The original livery was dark blue and cream; maroon was later added. For much of the company's existence, the livery for double-deckers was dark blue with a cream relief band and a maroon roof, whilst coaches had a slightly different livery of two-tone blue and cream. To celebrate the 60th anniversary of the company in 1986, Leyland Fleetline 117 was repainted with a cream roof, as the original livery, as well as receiving special branding, and later the rest of the fleet also saw the maroon replaced with cream.
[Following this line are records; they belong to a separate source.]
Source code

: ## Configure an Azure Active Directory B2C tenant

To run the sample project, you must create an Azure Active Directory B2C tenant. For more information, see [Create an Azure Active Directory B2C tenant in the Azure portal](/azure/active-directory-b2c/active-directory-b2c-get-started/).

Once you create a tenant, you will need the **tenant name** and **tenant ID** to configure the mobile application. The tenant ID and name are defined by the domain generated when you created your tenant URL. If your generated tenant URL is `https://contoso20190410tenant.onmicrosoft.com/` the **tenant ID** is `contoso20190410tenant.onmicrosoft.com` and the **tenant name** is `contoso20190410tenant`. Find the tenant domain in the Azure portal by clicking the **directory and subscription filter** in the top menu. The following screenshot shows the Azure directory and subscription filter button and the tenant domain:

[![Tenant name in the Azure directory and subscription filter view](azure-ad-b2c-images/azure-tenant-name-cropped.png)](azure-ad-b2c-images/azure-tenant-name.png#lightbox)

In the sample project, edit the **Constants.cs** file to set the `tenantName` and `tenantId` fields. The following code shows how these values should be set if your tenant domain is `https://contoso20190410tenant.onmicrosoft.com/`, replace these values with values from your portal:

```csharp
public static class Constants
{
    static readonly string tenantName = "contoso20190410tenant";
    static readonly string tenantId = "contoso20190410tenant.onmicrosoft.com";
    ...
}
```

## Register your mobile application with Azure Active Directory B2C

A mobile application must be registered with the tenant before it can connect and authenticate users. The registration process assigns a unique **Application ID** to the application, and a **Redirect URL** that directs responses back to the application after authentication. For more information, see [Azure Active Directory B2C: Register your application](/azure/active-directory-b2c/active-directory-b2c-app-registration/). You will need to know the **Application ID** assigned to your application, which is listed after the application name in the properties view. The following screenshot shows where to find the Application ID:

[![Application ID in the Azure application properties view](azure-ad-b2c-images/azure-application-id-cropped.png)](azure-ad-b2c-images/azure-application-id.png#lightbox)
Following takeover, the blue and cream livery was retained, with the area of cream expanded, and variants were created for minibuses and single-deckers, the latter involving two shades of blue.

The livery was changed to NCT's two-tone green livery, with navy blue around the upper deck windscreen and front and rear sections of the roof. The South Notts fleetname was dropped in 2014. Coinciding with the introduction of new Alexander Dennis Enviro400 bodied Scania N230UD double deckers, on 1 April 2015, a new livery of navy front and rear with silver in between was introduced and the South Notts name reinstated.

To commemorate the 100th anniversary of the operator's commencement of services, on 13 March 2026 at 8:20 a.m., precisely the time the first South Notts service departed, Nottingham City Transport unveiled a Alexander Dennis Enviro400 bodied Scania N230UD painted in South Notts heritage livery for use on service 1.